A Soldier in Every Son: The Rise of the Aztecs, RSC - review

Full marks to director Roxana Silbert for giving this a shot, but markedly fewer for the finished product which bears far too much resemblance to Mexico’s modern-day telenovela soap operas
1/10
23 July 2012

In this week of Mexico’s era-defining presidential election, it’s intriguing to rewind some 600 years to, as the subtitle of this nobly intentioned endurance test has it, “the rise of the Aztecs”.
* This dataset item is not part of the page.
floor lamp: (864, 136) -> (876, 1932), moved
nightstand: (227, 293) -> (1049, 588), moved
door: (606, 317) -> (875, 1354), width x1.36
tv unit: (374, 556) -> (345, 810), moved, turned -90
Playwright Luis Mario Moncada, commissioned by the World Shakespeare Festival for a co-production between the RSC and the Compañía Nacional de Teatro de México, takes as his inspiration Shakespeare’s Histories. Unfortunately the end result bears far more resemblance to Mexico’s modern-day telenovela soap operas, only with much more elaborate headgear.

Quite how and, crucially, why the Aztecs triumphed over the many warring tribes in the Valley of Mexico I would be quite unable to relate, even after three hours. Just reading the synopsis is enough to make one’s head spin like a big night on the tequila, and the fact that Moncada has compressed his work down from the originally intended trilogy doesn’t aid clarity. Events and characters hurtle past, but there’s almost no psychological insight. If there were soliloquies, though, we’d be here until the end of the world as the Mayans foresaw it.
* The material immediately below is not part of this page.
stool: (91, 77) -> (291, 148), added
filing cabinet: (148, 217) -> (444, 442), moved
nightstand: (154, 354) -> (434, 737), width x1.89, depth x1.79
A parade of polysyllabic names is a further foxing factor, although one that stands out is Ixtlixochitl, played by the charismatic Alex Waldmann sporting a massive Mohican sided by elaborate azure mosaic pieces. He’s a Hal-style playboy prince who won’t do what Daddy wants, and he even has time briefly to spurn a Falstaffian figure. Once he meets a grisly end, we’re in for tough times, although Waldmann’s second appearance recalls The Winter’s Tale. Full marks to director Roxana Silbert for giving this a shot, but markedly fewer for the finished product.